*** Data for this task Section Begins ***
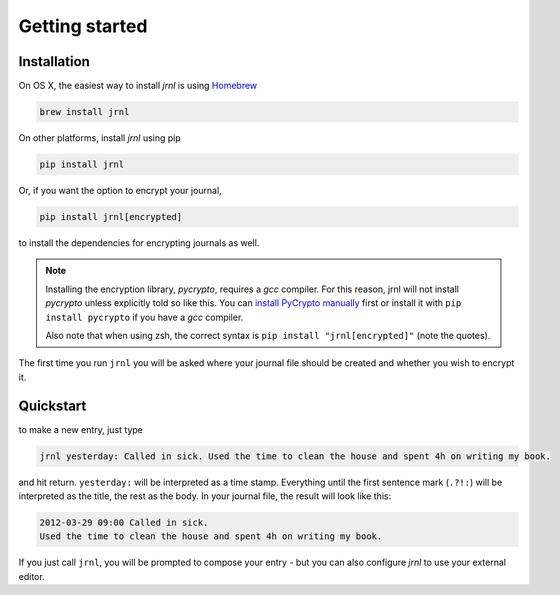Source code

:.. _download:

Getting started
===============

Installation
------------

On OS X, the easiest way to install *jrnl* is using `Homebrew <http://brew.sh/>`_

.. code-block:: sh

    brew install jrnl

On other platforms, install *jrnl* using pip

.. code-block:: sh

    pip install jrnl

Or, if you want the option to encrypt your journal,

.. code-block:: sh

    pip install jrnl[encrypted]

to install the dependencies for encrypting journals as well.

.. note::

   Installing the encryption library, `pycrypto`, requires a `gcc` compiler. For this reason, jrnl will not install `pycrypto` unless explicitly told so like this. You can `install PyCrypto manually <https://www.dlitz.net/software/pycrypto/>`_ first or install it with ``pip install pycrypto`` if you have a `gcc` compiler.

   Also note that when using zsh, the correct syntax is ``pip install "jrnl[encrypted]"`` (note the quotes).

The first time you run ``jrnl`` you will be asked where your journal file should be created and whether you wish to encrypt it.


Quickstart
----------

to make a new entry, just type

.. code-block:: sh

    jrnl yesterday: Called in sick. Used the time to clean the house and spent 4h on writing my book.

and hit return. ``yesterday:`` will be interpreted as a time stamp. Everything until the first sentence mark (``.?!:``) will be interpreted as the title, the rest as the body. In your journal file, the result will look like this:

.. code-block:: output

   2012-03-29 09:00 Called in sick.
   Used the time to clean the house and spent 4h on writing my book.

If you just call ``jrnl``, you will be prompted to compose your entry - but you can also configure *jrnl* to use your external editor.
*** Data for this task Section Ends ***
Assignment
Show me every line in the data above that includes "note".

Expected answer
.. note::
   Also note that when using zsh, the correct syntax is ``pip install "jrnl[encrypted]"`` (note the quotes).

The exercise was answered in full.